14 Fonctions militaires et civiles exigent la nationalité algérienne exclusive
Un projet de loi et des interrogations
le 15.09.16 | 10h00
Les personnes nommées à ces postes sont tenues, en vertu de l’article 3, de présenter dans un délai
de 6 mois une déclaration sur l’honneur attestant leur jouissance de la nationalité algérienne exclusive.
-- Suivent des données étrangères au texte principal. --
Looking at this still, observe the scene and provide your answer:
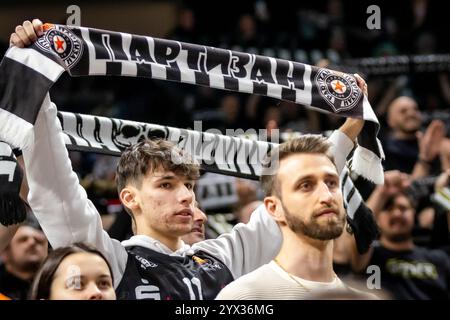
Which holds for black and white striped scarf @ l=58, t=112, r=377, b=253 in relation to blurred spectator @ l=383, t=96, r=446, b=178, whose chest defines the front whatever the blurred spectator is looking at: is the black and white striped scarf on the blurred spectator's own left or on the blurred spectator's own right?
on the blurred spectator's own right

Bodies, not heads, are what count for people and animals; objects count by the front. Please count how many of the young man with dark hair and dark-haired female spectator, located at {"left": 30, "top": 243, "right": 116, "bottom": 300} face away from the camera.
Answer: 0

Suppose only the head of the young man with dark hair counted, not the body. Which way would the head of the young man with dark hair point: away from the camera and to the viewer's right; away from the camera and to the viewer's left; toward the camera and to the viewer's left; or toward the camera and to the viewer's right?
toward the camera and to the viewer's right

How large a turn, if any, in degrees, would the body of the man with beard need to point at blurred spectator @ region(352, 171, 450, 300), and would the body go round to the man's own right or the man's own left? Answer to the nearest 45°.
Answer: approximately 135° to the man's own left

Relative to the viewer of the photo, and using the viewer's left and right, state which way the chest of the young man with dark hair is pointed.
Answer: facing the viewer and to the right of the viewer

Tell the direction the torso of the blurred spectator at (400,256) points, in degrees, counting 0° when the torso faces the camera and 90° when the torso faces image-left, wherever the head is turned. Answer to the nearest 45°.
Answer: approximately 0°

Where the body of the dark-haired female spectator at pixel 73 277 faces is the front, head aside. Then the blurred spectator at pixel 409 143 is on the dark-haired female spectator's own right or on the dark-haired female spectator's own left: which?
on the dark-haired female spectator's own left

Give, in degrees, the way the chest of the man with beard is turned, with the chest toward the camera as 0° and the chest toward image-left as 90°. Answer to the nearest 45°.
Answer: approximately 315°
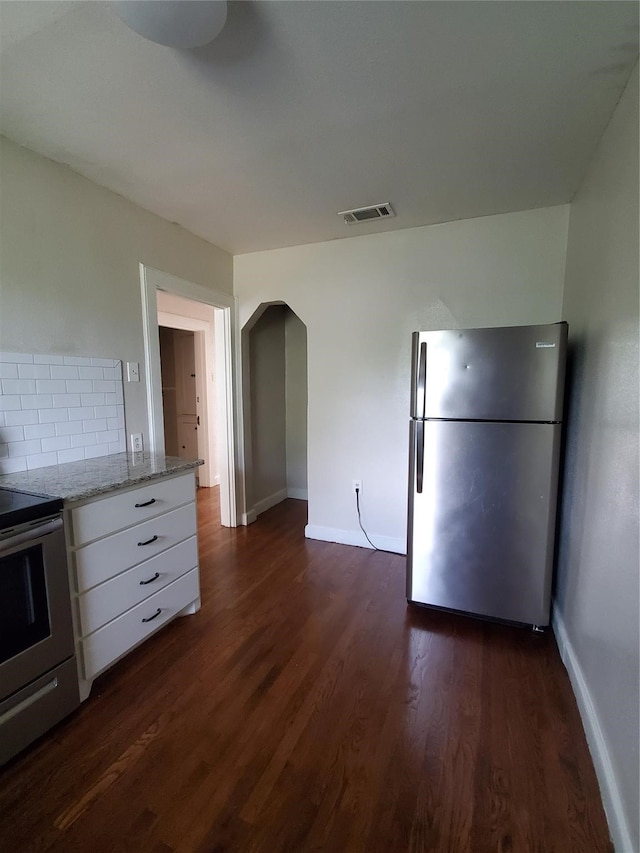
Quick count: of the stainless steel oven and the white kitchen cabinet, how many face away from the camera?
0

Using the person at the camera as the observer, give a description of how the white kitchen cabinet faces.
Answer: facing the viewer and to the right of the viewer

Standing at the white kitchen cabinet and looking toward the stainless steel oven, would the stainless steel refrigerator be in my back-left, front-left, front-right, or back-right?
back-left

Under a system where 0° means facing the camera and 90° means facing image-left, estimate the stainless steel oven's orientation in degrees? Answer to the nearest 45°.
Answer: approximately 315°

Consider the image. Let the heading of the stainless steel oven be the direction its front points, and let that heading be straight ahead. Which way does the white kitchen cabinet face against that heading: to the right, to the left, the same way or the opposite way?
the same way

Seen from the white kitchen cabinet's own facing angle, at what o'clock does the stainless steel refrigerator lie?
The stainless steel refrigerator is roughly at 11 o'clock from the white kitchen cabinet.

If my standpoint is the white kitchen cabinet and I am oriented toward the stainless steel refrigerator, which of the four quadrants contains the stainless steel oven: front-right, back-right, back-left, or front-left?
back-right
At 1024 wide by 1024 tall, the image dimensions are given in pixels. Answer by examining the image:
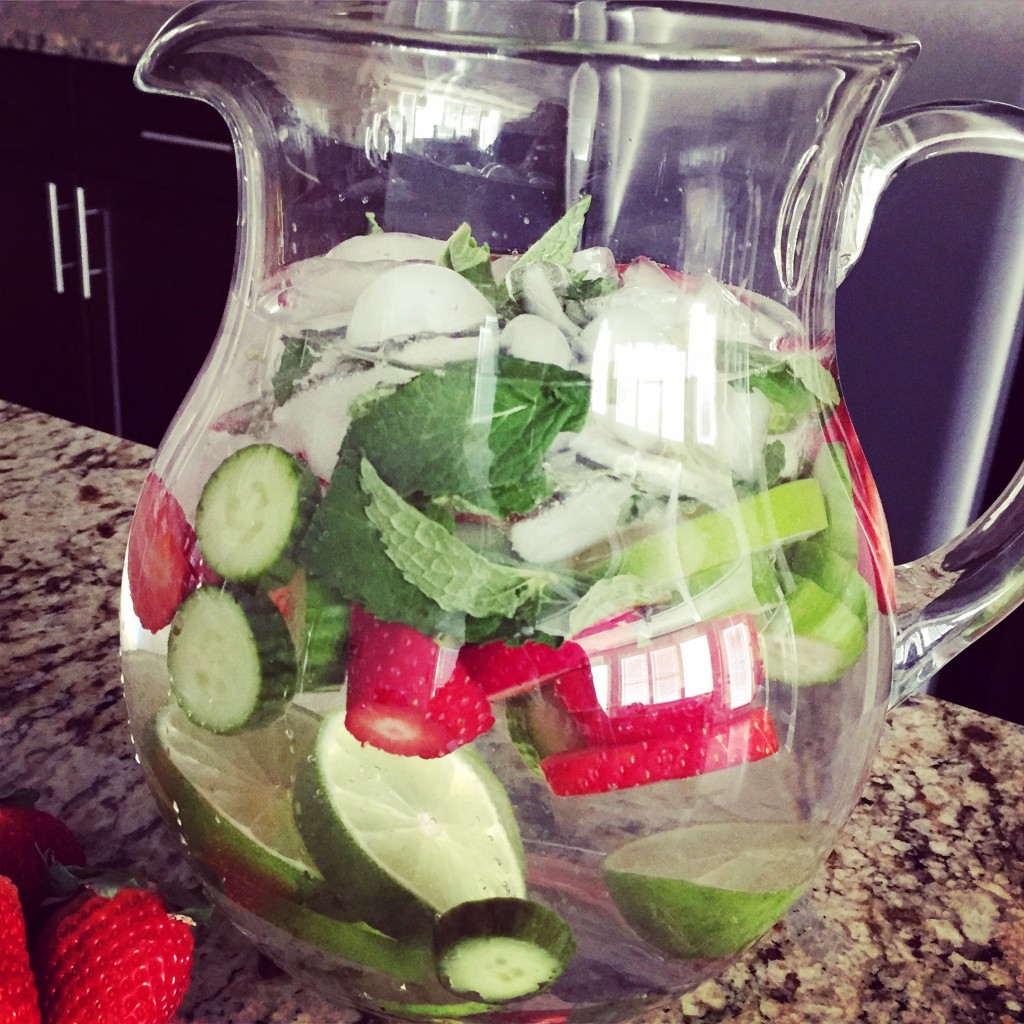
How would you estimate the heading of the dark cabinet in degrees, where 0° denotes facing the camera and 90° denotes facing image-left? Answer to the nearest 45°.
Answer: approximately 45°

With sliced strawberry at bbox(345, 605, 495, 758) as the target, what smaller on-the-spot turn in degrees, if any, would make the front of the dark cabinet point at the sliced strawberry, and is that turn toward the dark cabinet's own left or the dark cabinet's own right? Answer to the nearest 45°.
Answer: approximately 45° to the dark cabinet's own left

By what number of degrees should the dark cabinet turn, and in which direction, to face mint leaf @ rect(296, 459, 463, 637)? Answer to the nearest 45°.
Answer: approximately 45° to its left

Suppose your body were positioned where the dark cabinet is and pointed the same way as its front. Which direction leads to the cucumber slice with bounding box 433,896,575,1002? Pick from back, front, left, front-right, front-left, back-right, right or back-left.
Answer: front-left

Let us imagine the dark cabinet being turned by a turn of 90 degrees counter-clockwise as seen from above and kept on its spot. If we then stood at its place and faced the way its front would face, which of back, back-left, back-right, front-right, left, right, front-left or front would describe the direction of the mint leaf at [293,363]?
front-right

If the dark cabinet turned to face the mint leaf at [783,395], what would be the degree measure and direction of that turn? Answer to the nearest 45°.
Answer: approximately 45° to its left

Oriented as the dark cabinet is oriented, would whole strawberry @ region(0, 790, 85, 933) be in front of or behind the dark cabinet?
in front

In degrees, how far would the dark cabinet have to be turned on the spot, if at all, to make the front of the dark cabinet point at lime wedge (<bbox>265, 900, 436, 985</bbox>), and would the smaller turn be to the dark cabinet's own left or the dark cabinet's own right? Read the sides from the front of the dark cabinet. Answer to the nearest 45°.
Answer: approximately 45° to the dark cabinet's own left

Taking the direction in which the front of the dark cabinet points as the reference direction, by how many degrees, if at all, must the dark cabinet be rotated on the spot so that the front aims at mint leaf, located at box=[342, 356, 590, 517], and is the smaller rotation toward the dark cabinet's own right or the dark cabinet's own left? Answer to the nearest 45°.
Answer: approximately 45° to the dark cabinet's own left

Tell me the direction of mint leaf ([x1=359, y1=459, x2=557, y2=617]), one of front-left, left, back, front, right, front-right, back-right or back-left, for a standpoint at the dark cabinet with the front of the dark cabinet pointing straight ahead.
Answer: front-left
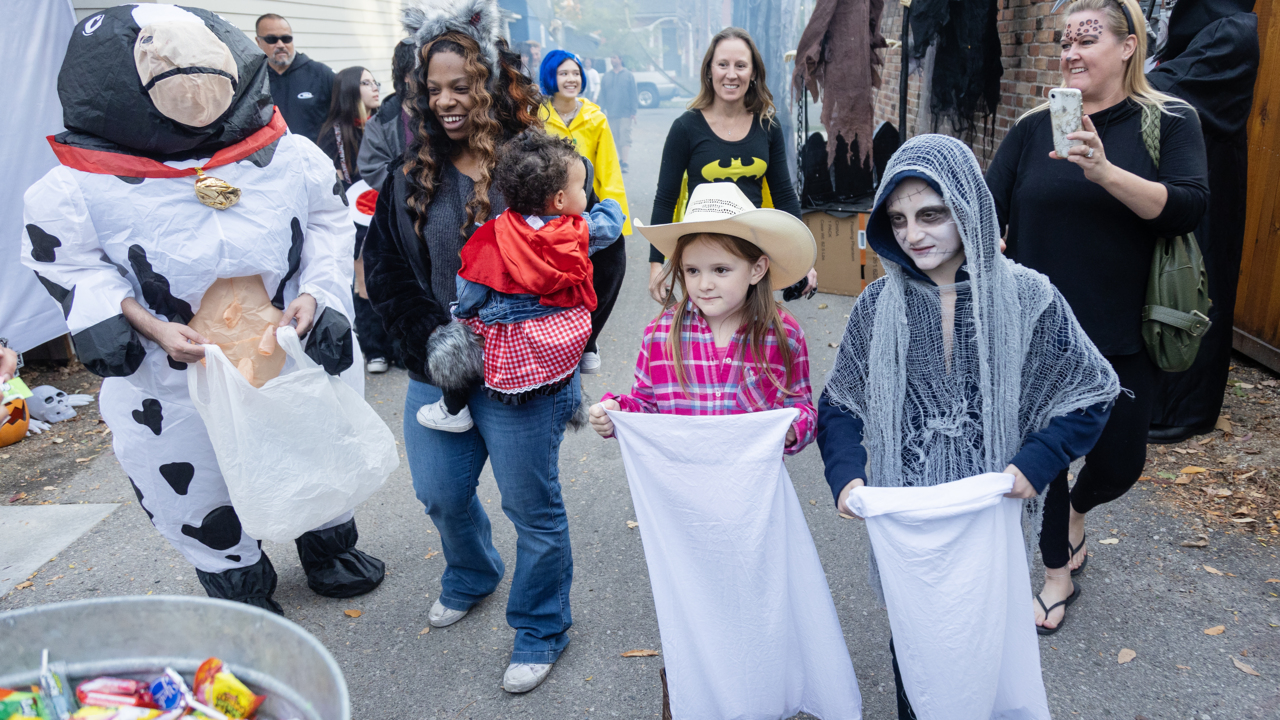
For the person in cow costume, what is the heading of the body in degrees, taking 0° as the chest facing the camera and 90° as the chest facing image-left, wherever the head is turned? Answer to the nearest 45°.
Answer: approximately 315°

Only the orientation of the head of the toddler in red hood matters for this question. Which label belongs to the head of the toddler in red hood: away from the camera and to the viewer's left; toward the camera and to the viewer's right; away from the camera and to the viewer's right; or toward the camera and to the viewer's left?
away from the camera and to the viewer's right

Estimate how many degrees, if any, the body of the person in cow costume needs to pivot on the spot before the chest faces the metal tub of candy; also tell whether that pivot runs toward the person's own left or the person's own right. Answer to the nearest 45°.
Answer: approximately 45° to the person's own right

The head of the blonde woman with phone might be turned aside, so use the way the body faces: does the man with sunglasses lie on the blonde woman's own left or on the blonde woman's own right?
on the blonde woman's own right

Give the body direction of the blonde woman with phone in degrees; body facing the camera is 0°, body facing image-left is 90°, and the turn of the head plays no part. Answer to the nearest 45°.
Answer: approximately 45°

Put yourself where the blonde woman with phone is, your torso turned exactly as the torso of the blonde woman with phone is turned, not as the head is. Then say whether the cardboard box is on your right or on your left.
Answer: on your right
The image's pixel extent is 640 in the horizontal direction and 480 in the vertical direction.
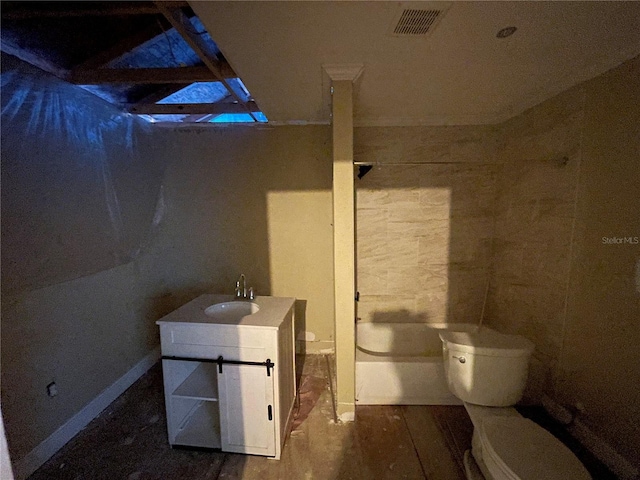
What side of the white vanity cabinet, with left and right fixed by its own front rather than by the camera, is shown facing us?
front

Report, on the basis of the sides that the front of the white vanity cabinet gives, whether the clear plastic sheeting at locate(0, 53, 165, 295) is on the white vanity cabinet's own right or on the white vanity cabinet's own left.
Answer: on the white vanity cabinet's own right

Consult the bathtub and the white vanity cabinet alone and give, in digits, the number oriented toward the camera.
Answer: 2

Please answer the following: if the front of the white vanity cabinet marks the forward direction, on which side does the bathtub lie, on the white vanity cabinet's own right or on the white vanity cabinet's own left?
on the white vanity cabinet's own left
Ayant fait l’objet d’une polémique retenant l’attention aussi bien de la
classe politique que de l’Algérien lambda, le projet de loi fixant la liste
des hautes fonctions de l’Etat qui requièrent l’exclusivité de la nationalité
algérienne est désormais connu. Quatre feuillets et cinq articles résument
ce projet de texte dont l’opportunité reste néanmoins une énigme pour les
plus avertis. Selon l’article 1er de ce projet de loi, la liste des hautes
responsabilités de l’Etat et des fonctions politiques dont l’accès requiert la
nationalité algérienne exclusive comprend les postes de président du Conseil
de la nation, de l’Assemblée nationale, du Conseil constitutionnel et ceux de
Premier ministre, de membres du gouvernement, de secrétaire général du
gouvernement, de premier président de la Cour suprême, de président du
Conseil d’Etat, de gouverneur de la Banque d’Algérie, de responsables des
organes de sécurité, de président de la haute instance indépendance de
surveillance des élections, mais aussi de chef d’état-major de l’armée, des
commandants des forces armées, ceux des régions militaires ainsi que toute
autre responsabilité militaire définie par voie réglementaire.Les personnes
nommées à ces postes sont tenues, en vertu de l’article 3, de présenter dans
un délai de 6 mois (à partir de la publication de la loi) une déclaration sur
l’honneur attestant leur jouissance de la nationalité algérienne exclusive. Cette
déclaration est déposée devant le premier président de la Cour suprême, qui
devient ainsi juge et partie, puisque lui-même est soumis à la même procédure ;
toute fausse déclaration expose son auteur à des sanctions non précisées par
le projet de loi, qui n’a pas défini la partie chargée de la vérification de ces
attestations. Cela rappelle étrangement les procédures de la déclaration de
patrimoine imposée aux hauts fonctionnaires de l’Etat dès leur nomination et à
la fin de leur mission, devenues de simples formalités souvent volontairement
ou involontairement oubliées. Mieux encore, le projet de loi cite, parmi les postes concernés par la nationalité algérienne exclusive, ceux de chef d’état-major de
l’armée, de commandants des forces armées, de commandants des Régions
militaires, mais aussi d’autres fonctions «définies par voie réglementaire» dont
on ne connaît pas les détails. L’on ne comprend pas la nécessité de lister ces
postes parmi ceux qui exigent la nationalité algérienne exclusive. Et l’on se
demande comment on a fait par le passé. Le projet de loi évoque les plus hauts
postes, mais laisse le suspense peser de tout son poids en ce qui concerne
«toutes les autres responsabilités militaires» qui, en vertu de l’article 2,
«seront définies par voie réglementaire». En réalité, ce projet de loi suscite plus
de questions qu’il n’apporte de réponses à des situations où l’on a déjà laissé
courir la rumeur sur une prétendue présence de binationaux dans les
gouvernements précédents. Pour les plus avertis, ce projet de loi trouve son
explication dans cette lutte acharnée autour du pouvoir, à l’approche de
l’échéance 2019. Tous nos interlocuteurs s’accordent à dire que l’article 63 de
la nouvelle Constitution, d’où découle le projet de loi, n’existait pas dans les
différentes moutures de la nouvelle Loi fondamentale : «A la surprise de tous,
il a été introduit à la dernière minute. Les détails de sa mise en application
montrent qu’il ne s’agit là qu’un moyen de chantage et/ou de neutralisation
qu’utilisent les uns et les autres contre leurs détracteurs en prévision des
prochaines échéances électorales. Si on laisse les institutions de la République
faire leur travail, les postes sensibles et les fonctions militaires ne peuvent être
occupés que par des Algériens et exclusivement Algériens.»